Abstract

Diabetes mellitus has a long history during which it was considered to be a disease of the kidneys well into the middle of the 19th century. Recognized in antiquity from its excessive urine output and described as a disease of the urinary tract, its clinical features and fatal outcome were quite accurately recorded by the 1st century ad . Galen (129-200) described it as a disease specific to the kidneys because of a weakness in their retentive faculties. The sweet taste of diabetic urine, which is described in ancient Indian texts and noted by Avicenna (980-1037) and Morgagni (1635-1683), was attributed to the passage of absorbed water and nutrients unchanged into the urine. In 1674, Thomas Willis (1621-1675) first differentiated diabetes from other causes of polyuria by the sweet taste (quasi melle) of diabetic urine and suggested that the sweetness first appears in the blood.

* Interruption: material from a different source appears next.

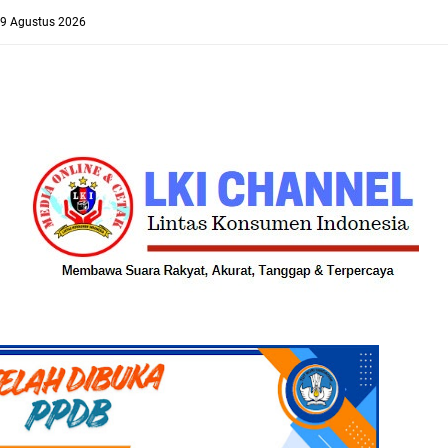
 9 Agustus 2026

A century later, Matthew Dobson (1732-1784) showed that the urine sweetness was because of sugar and was preceded and accompanied by sugar in the blood. Although diabetes then came to be ascribed to increased sugar in the blood, the presence of sugar in the urine continued to be attributed to the decreased retentive properties of the kidneys. The experimental production of diabetes in pancreatectomized dogs that could be reversed by subcutaneous pancreatic transplantation in 1889, and ultimate isolation of insulin in 1922 clearly established diabetes as an endocrine disease. The stage of diabetes as a disease of the kidneys was now over but that of diabetes as a cause of kidney disease was yet to come. Diabetes as a cause of end stage kidney disease was first described in 1936 and extensively documented shortly thereafter, whereas the evidence of its increasing prevalence as a cause of chronic kidney disease continues to accrue.